Despite this, the market is, of course, still tough. As one marketing manager in recruitment stated:
SEO is now considered a basic skill – not the more technical aspects, but a good solid understanding should be a pre-requisite. And we believe an understanding of social is fundamental, as is ability to write good copy.
Part of this expectation comes from how easy it is to be an autodidact online. The Skills of the Modern Marketer report pointed to soft skills as increasingly important, perhaps because the tools for self-improvement have multiplied.
Curiosity and action-orientation are two soft skills identified by the report as those valued by employers.
With search and email/eCRM the two areas with the lowest average scores, this perhaps is indicative of the role for specialists within marketing teams.
Whilst many recruiters are looking for generalists with a particular strength, search and analytic/database skills have been two areas where there has been specialisation in digital for quite a while. Both disciplines have technical elements that many marketers choose to recruit, outsource or purchase software for (in the case of email).
Econsultancy’s Digital Marketing: Organizational Structures and Resourcing research revealed the main areas for which organisations have dedicated digital marketing discipline specialists. These included:
- Website analytics/data (51%)
- Website design and build (51%)
- Email marketing (45%)
- Social media (37%)
Email in this list tallies with the Digital Skills Index and its initial results, though search isn’t present in this list of specialists and social is (despite relatively high scoring on the skills assessment).

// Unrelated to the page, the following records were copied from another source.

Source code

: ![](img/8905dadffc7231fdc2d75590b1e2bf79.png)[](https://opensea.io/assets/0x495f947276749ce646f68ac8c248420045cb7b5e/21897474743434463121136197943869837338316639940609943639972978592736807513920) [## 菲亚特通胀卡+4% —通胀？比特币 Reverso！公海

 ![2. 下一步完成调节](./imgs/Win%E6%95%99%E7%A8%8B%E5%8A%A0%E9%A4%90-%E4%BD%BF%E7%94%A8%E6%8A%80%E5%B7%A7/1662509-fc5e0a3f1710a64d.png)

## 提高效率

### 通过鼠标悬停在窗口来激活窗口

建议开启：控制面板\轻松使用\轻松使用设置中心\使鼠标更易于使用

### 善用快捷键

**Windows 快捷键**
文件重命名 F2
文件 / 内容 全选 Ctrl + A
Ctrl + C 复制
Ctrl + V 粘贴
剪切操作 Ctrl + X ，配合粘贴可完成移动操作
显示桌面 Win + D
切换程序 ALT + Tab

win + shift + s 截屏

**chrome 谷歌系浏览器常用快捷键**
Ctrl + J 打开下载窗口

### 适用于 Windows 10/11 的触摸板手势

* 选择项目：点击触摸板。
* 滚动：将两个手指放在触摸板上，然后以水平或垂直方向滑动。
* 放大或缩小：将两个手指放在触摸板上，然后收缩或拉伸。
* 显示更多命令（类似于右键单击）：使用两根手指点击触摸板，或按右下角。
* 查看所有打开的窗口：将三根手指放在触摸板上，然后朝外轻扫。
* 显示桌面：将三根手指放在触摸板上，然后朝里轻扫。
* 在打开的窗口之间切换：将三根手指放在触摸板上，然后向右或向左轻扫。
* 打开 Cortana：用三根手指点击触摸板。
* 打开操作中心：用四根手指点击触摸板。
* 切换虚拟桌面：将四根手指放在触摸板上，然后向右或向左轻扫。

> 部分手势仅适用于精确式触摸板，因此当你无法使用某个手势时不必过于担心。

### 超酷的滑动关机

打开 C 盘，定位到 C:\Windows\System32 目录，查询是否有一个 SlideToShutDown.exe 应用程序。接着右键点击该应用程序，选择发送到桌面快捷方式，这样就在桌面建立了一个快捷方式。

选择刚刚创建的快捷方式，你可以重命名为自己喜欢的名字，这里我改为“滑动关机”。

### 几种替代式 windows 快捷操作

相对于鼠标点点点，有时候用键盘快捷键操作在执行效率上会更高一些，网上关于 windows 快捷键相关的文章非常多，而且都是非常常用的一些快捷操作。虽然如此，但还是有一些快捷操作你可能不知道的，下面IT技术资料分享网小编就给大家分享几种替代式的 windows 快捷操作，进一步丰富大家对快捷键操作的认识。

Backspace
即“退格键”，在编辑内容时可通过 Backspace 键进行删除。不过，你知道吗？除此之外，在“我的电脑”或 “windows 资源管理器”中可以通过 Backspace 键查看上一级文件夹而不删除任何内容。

Looking again at specific skills perhaps we can see what will continue to be outsourced and the effects of this. Advertising scores at the junior level on the Skills Index average at 57%. One might think this would dictate recruitment of employees able to plug this skills gap.
However, looking at the chart below from the Organizational Structures and Resourcing Best Practice Guide, digital resourcing is predicted to be its lowest in the areas of PPC and display advertising.
This could hint at the continuing role of advertising agencies, or simply that these are skills that can be taught in house, as opposed to the skills involved with great content creation of community engagement.
Digital at the top table
Looking at the success of senior level employees taking this test, it’s fair to say those in senior positions, by this stage, have a good amount of experience in marketing and, more and more, in digital specifically.
We’re seeing more of those that began in digital moving into leadership roles such as CMO and CEO, especially in ecommerce.